▶ [What this task involves]: Reproduce, exactly and only, the lines of the data that follows from the one containing "Blocking Vehicle: A" down to the one containing "Meeting on 4 March 2015: Minutes", without pictures.

▶ [Extracted data]:
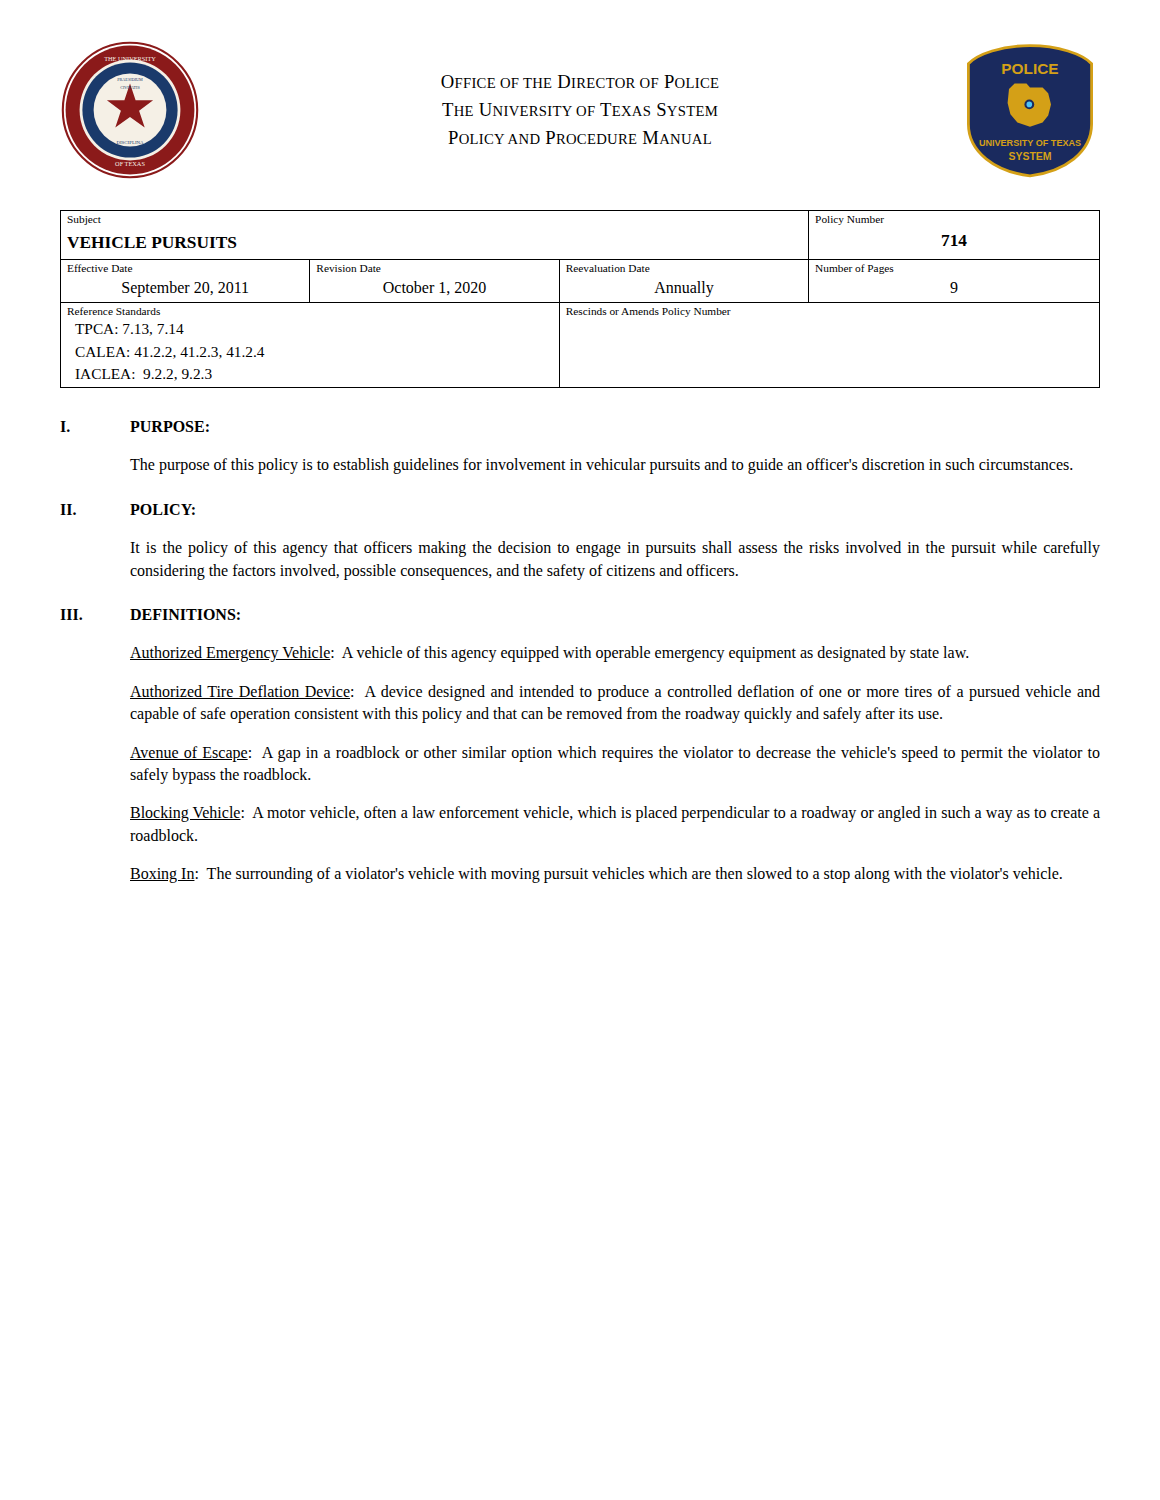THE UNIVERSITY OF TEXAS DISCIPLINA PRAESIDIUM CIVITATIS
OFFICE OF THE DIRECTOR OF POLICE
THE UNIVERSITY OF TEXAS SYSTEM
POLICY AND PROCEDURE MANUAL
POLICE UNIVERSITY OF TEXAS SYSTEM
| Subject VEHICLE PURSUITS | Policy Number 714 |
| Effective Date September 20, 2011 | Revision Date October 1, 2020 | Reevaluation Date Annually | Number of Pages 9 |
| Reference Standards TPCA: 7.13, 7.14 CALEA: 41.2.2, 41.2.3, 41.2.4 IACLEA: 9.2.2, 9.2.3 | Rescinds or Amends Policy Number |
I. PURPOSE:
The purpose of this policy is to establish guidelines for involvement in vehicular pursuits and to guide an officer's discretion in such circumstances.
II. POLICY:
It is the policy of this agency that officers making the decision to engage in pursuits shall assess the risks involved in the pursuit while carefully considering the factors involved, possible consequences, and the safety of citizens and officers.
III. DEFINITIONS:
Authorized Emergency Vehicle: A vehicle of this agency equipped with operable emergency equipment as designated by state law.
Authorized Tire Deflation Device: A device designed and intended to produce a controlled deflation of one or more tires of a pursued vehicle and capable of safe operation consistent with this policy and that can be removed from the roadway quickly and safely after its use.
Avenue of Escape: A gap in a roadblock or other similar option which requires the violator to decrease the vehicle's speed to permit the violator to safely bypass the roadblock.
Blocking Vehicle: A motor vehicle, often a law enforcement vehicle, which is placed perpendicular to a roadway or angled in such a way as to create a roadblock.
Boxing In: The surrounding of a violator's vehicle with moving pursuit vehicles which are then slowed to a stop along with the violator's vehicle.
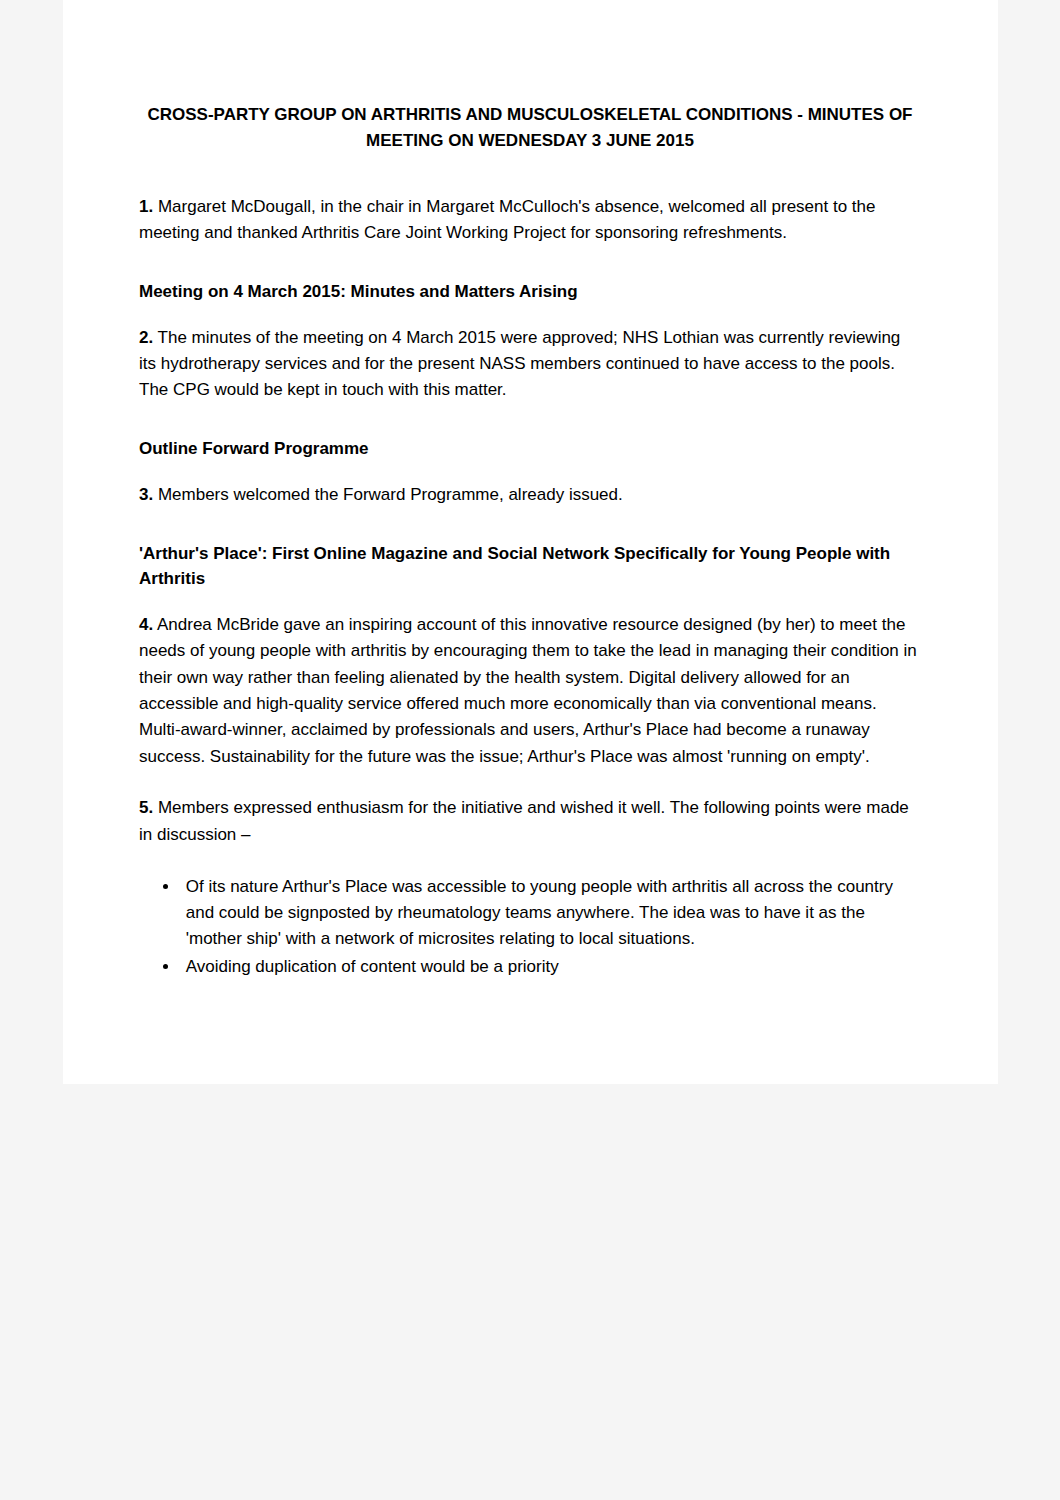Cross-Party Group on Arthritis and Musculoskeletal Conditions - Minutes of Meeting on Wednesday 3 June 2015
1. Margaret McDougall, in the chair in Margaret McCulloch's absence, welcomed all present to the meeting and thanked Arthritis Care Joint Working Project for sponsoring refreshments.
Meeting on 4 March 2015: Minutes and Matters Arising
2. The minutes of the meeting on 4 March 2015 were approved; NHS Lothian was currently reviewing its hydrotherapy services and for the present NASS members continued to have access to the pools. The CPG would be kept in touch with this matter.
Outline Forward Programme
3. Members welcomed the Forward Programme, already issued.
'Arthur's Place': First Online Magazine and Social Network Specifically for Young People with Arthritis
4. Andrea McBride gave an inspiring account of this innovative resource designed (by her) to meet the needs of young people with arthritis by encouraging them to take the lead in managing their condition in their own way rather than feeling alienated by the health system. Digital delivery allowed for an accessible and high-quality service offered much more economically than via conventional means. Multi-award-winner, acclaimed by professionals and users, Arthur's Place had become a runaway success. Sustainability for the future was the issue; Arthur's Place was almost 'running on empty'.
5. Members expressed enthusiasm for the initiative and wished it well. The following points were made in discussion –
Of its nature Arthur's Place was accessible to young people with arthritis all across the country and could be signposted by rheumatology teams anywhere. The idea was to have it as the 'mother ship' with a network of microsites relating to local situations.
Avoiding duplication of content would be a priority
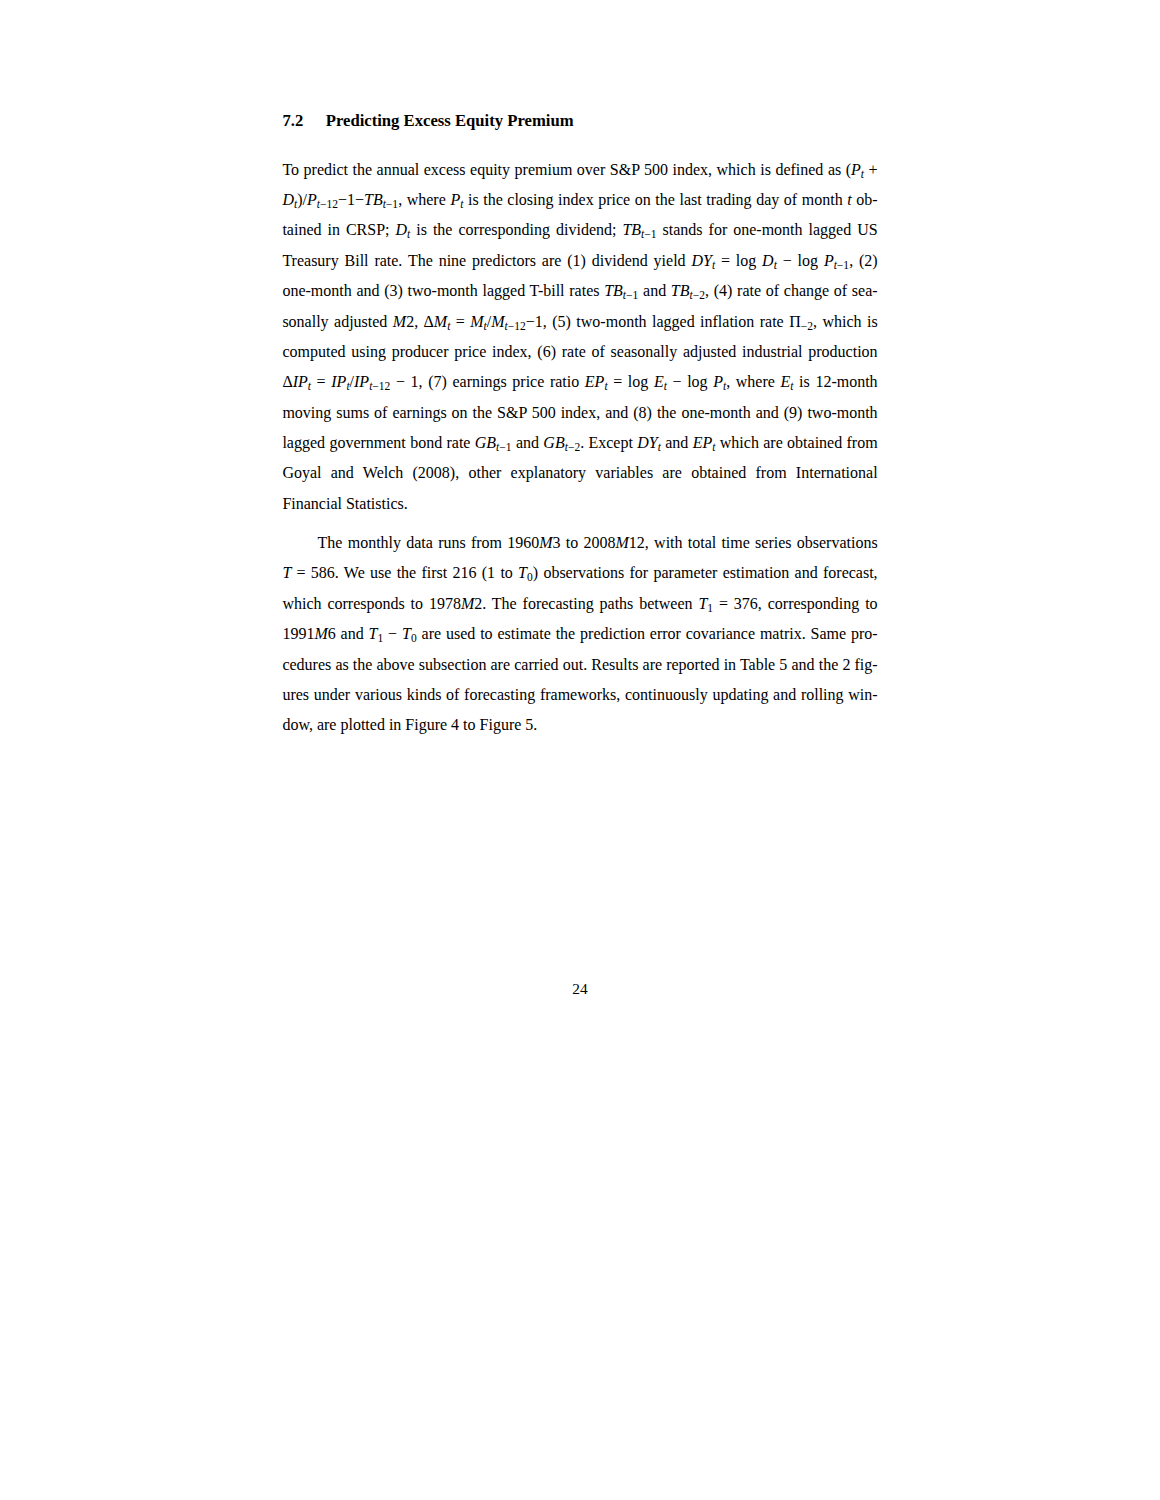7.2 Predicting Excess Equity Premium
To predict the annual excess equity premium over S&P 500 index, which is defined as (Pt + Dt)/Pt−12−1−TBt−1, where Pt is the closing index price on the last trading day of month t obtained in CRSP; Dt is the corresponding dividend; TBt−1 stands for one-month lagged US Treasury Bill rate. The nine predictors are (1) dividend yield DYt = log Dt − log Pt−1, (2) one-month and (3) two-month lagged T-bill rates TBt−1 and TBt−2, (4) rate of change of seasonally adjusted M2, ΔMt = Mt/Mt−12−1, (5) two-month lagged inflation rate Π−2, which is computed using producer price index, (6) rate of seasonally adjusted industrial production ΔIPt = IPt/IPt−12 − 1, (7) earnings price ratio EPt = log Et − log Pt, where Et is 12-month moving sums of earnings on the S&P 500 index, and (8) the one-month and (9) two-month lagged government bond rate GBt−1 and GBt−2. Except DYt and EPt which are obtained from Goyal and Welch (2008), other explanatory variables are obtained from International Financial Statistics.
The monthly data runs from 1960M3 to 2008M12, with total time series observations T = 586. We use the first 216 (1 to T0) observations for parameter estimation and forecast, which corresponds to 1978M2. The forecasting paths between T1 = 376, corresponding to 1991M6 and T1 − T0 are used to estimate the prediction error covariance matrix. Same procedures as the above subsection are carried out. Results are reported in Table 5 and the 2 figures under various kinds of forecasting frameworks, continuously updating and rolling window, are plotted in Figure 4 to Figure 5.
24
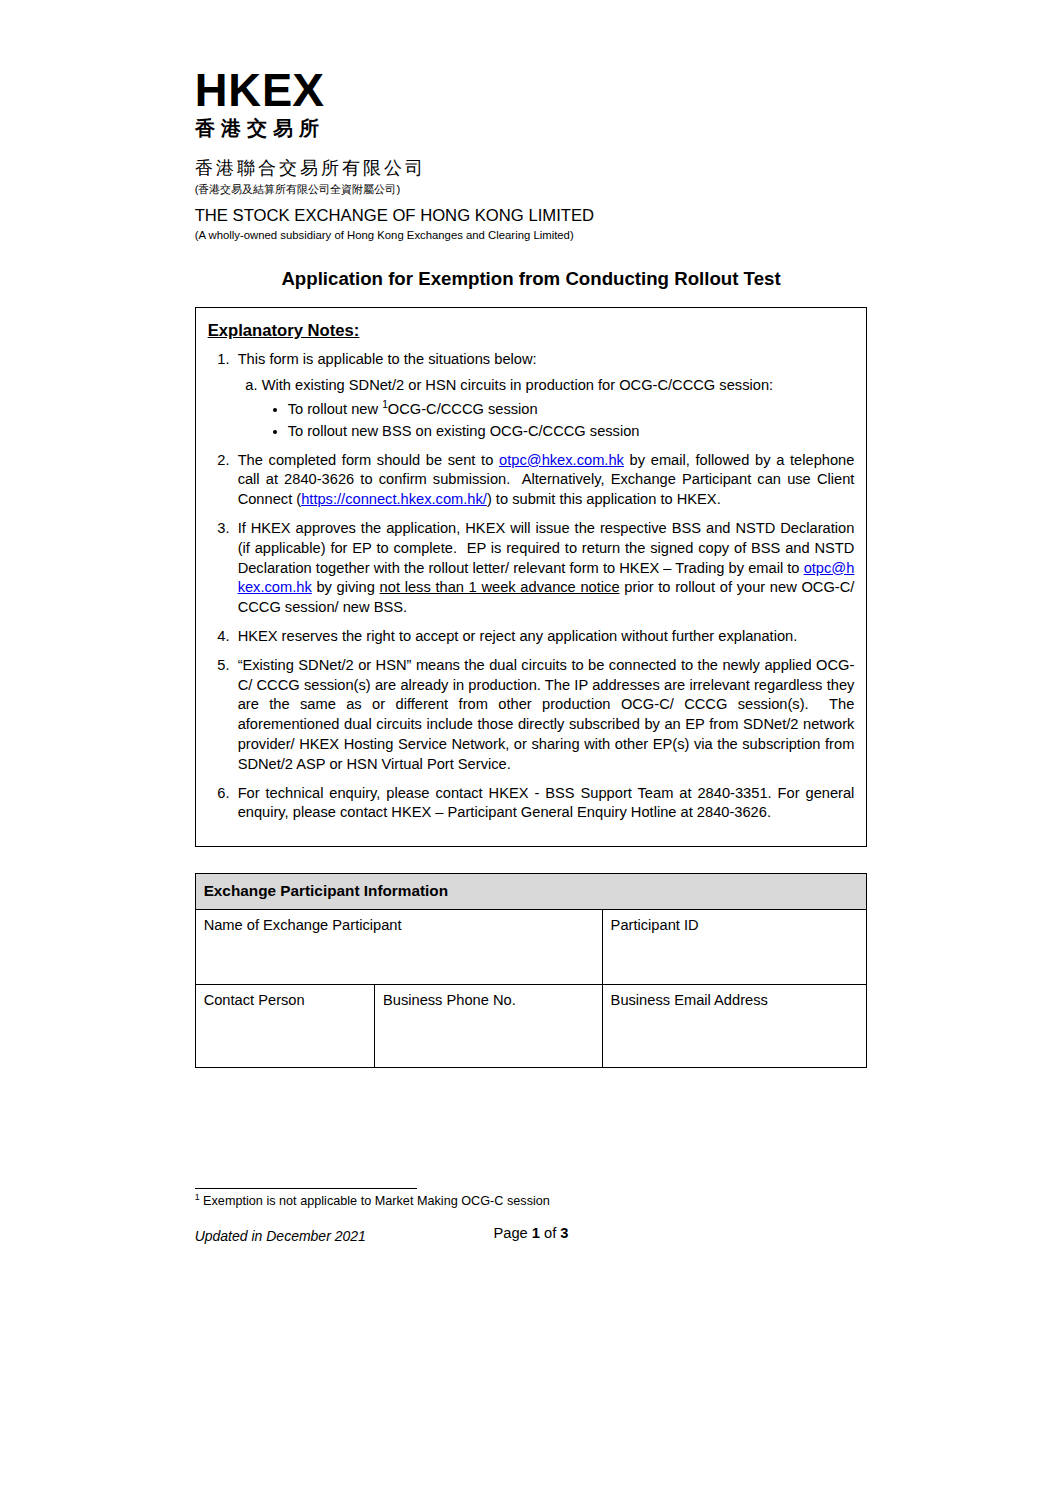HKEX
香港交易所
香港聯合交易所有限公司
(香港交易及結算所有限公司全資附屬公司)
THE STOCK EXCHANGE OF HONG KONG LIMITED
(A wholly-owned subsidiary of Hong Kong Exchanges and Clearing Limited)
Application for Exemption from Conducting Rollout Test
Explanatory Notes:
This form is applicable to the situations below:
With existing SDNet/2 or HSN circuits in production for OCG-C/CCCG session:
To rollout new 1OCG-C/CCCG session
To rollout new BSS on existing OCG-C/CCCG session
The completed form should be sent to otpc@hkex.com.hk by email, followed by a telephone call at 2840-3626 to confirm submission. Alternatively, Exchange Participant can use Client Connect (https://connect.hkex.com.hk/) to submit this application to HKEX.
If HKEX approves the application, HKEX will issue the respective BSS and NSTD Declaration (if applicable) for EP to complete. EP is required to return the signed copy of BSS and NSTD Declaration together with the rollout letter/ relevant form to HKEX – Trading by email to otpc@hkex.com.hk by giving not less than 1 week advance notice prior to rollout of your new OCG-C/ CCCG session/ new BSS.
HKEX reserves the right to accept or reject any application without further explanation.
“Existing SDNet/2 or HSN” means the dual circuits to be connected to the newly applied OCG-C/ CCCG session(s) are already in production. The IP addresses are irrelevant regardless they are the same as or different from other production OCG-C/ CCCG session(s). The aforementioned dual circuits include those directly subscribed by an EP from SDNet/2 network provider/ HKEX Hosting Service Network, or sharing with other EP(s) via the subscription from SDNet/2 ASP or HSN Virtual Port Service.
For technical enquiry, please contact HKEX - BSS Support Team at 2840-3351. For general enquiry, please contact HKEX – Participant General Enquiry Hotline at 2840-3626.
| Exchange Participant Information |
| --- |
| Name of Exchange Participant | Participant ID |
| Contact Person | Business Phone No. | Business Email Address |
1 Exemption is not applicable to Market Making OCG-C session
Updated in December 2021
Page 1 of 3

▶ [Written answer]:
Blocking Vehicle: A motor vehicle, often a law enforcement vehicle, which is placed perpendicular to a roadway or angled in such a way as to create a roadblock.
Boxing In: The surrounding of a violator's vehicle with moving pursuit vehicles which are then slowed to a stop along with the violator's vehicle.
Cross-Party Group on Arthritis and Musculoskeletal Conditions - Minutes of Meeting on Wednesday 3 June 2015
1. Margaret McDougall, in the chair in Margaret McCulloch's absence, welcomed all present to the meeting and thanked Arthritis Care Joint Working Project for sponsoring refreshments.
Meeting on 4 March 2015: Minutes and Matters Arising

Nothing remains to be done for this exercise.